Fachartikel zum Thema Aortenklappenstenose

Kurz und bündig

Genaue Zahlen über die Häufigkeit der Herzklappenstenose sind derzeit schwierig zu erhalten. Angeborene Aortenklappenstenosen sind relativ selten während Stenosen aufgrund einer Arteriosklerose im Ansteigen begriffen sind.
Die degenerative kalzifizierte Aortenklappenstenose ist der häufigste erworbene Herzklappenfehler in den westlichen Industrienationen. Die Erkrankungsrate nimmt im 80. und 90.Lebensjahr zu.

Ursache

Fast immer liegt eine rheumatische Ursache zugrunde. Jedoch kann auch eine Arteriosklerose zu einer Klappenverkalkung und Einengung führen. Selten liegt auch ein angeborener Herzfehler vor.

Beschwerden

Die Aortenstenose führt zu einem enormen Austreibungswiderstand mit entsprechendem Druckgefälle zwischen linker Herzkammer und Hauptschlagader. Durch die Druckbelastung kommt es zu einer Linksherzschwäche, die schleichend fortschreitet. Sie führt zu Blässe, schneller Ermüdung, Kreislaufkollaps bei Anstrengung, langsamem Puls, kleiner Blutdruckamplitude, Herzschmerzen unter Belastung, Rhythmusstörungen, die in ca. 15 % tödlich sein können (es kann zur akuten Arrhythmie bis hin zu Kammerflimmern kommen). Es kann zu jahrelang uncharakteristischen Beschwerden kommen, bis die Druckbelastung plötzlich nicht mehr kompensiert werden kann und akute Beschwerden hervorruft. Aufgrund einer Mangel – Durchblutung des Gehirns kann es zu Bewusstlosigkeit kommen. Der hohe Druck in der linken Herzkammer verschlechtert auch die Durchblutung der Herzkranzgefäße. Dies kann zu Angina pectoris führen.
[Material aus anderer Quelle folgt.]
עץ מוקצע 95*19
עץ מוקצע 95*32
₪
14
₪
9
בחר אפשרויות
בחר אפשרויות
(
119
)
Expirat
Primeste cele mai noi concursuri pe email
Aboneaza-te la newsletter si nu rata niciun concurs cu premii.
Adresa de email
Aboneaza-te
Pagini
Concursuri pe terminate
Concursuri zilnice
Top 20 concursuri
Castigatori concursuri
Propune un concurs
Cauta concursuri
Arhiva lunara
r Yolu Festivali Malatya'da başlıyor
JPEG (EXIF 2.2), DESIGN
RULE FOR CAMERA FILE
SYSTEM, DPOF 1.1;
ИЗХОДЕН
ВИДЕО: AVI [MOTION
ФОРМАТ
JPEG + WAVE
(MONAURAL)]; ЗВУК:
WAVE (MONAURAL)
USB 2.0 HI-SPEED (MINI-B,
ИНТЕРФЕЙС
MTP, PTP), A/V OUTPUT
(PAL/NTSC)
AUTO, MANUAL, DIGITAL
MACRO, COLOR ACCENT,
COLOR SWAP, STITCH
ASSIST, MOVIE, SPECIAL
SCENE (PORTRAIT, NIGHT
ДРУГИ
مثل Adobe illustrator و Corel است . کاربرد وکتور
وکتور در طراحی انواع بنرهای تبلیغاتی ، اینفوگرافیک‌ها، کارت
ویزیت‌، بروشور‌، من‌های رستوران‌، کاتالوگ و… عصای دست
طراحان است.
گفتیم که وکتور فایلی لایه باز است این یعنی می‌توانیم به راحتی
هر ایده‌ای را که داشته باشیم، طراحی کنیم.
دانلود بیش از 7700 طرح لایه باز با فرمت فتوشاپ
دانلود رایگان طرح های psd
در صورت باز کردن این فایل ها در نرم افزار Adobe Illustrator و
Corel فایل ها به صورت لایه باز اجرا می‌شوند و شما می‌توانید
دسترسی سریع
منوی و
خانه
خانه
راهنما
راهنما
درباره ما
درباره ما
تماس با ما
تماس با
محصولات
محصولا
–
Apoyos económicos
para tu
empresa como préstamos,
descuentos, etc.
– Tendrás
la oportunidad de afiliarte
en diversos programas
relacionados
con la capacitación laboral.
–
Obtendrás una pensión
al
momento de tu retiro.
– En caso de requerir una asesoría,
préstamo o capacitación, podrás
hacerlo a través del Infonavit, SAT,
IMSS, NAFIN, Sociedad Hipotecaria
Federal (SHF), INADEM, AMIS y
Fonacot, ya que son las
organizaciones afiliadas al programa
Treten Atemnot bei Belastung, Angina pectoris und Synkope auf, ist die Prognose der Erkrankung sehr schlecht. Auch wenn man alle medikamentösen Möglichkeiten ausschöpft, ist die Zeit vom Auftreten der Beschwerden bis zum Tod beim Auftreten von Angina pectoris meist 5 Jahre, bei einer Synkope durchschnittlich 3 Jahre und bei zeichne der Herzinsuffizienz 2 Jahre.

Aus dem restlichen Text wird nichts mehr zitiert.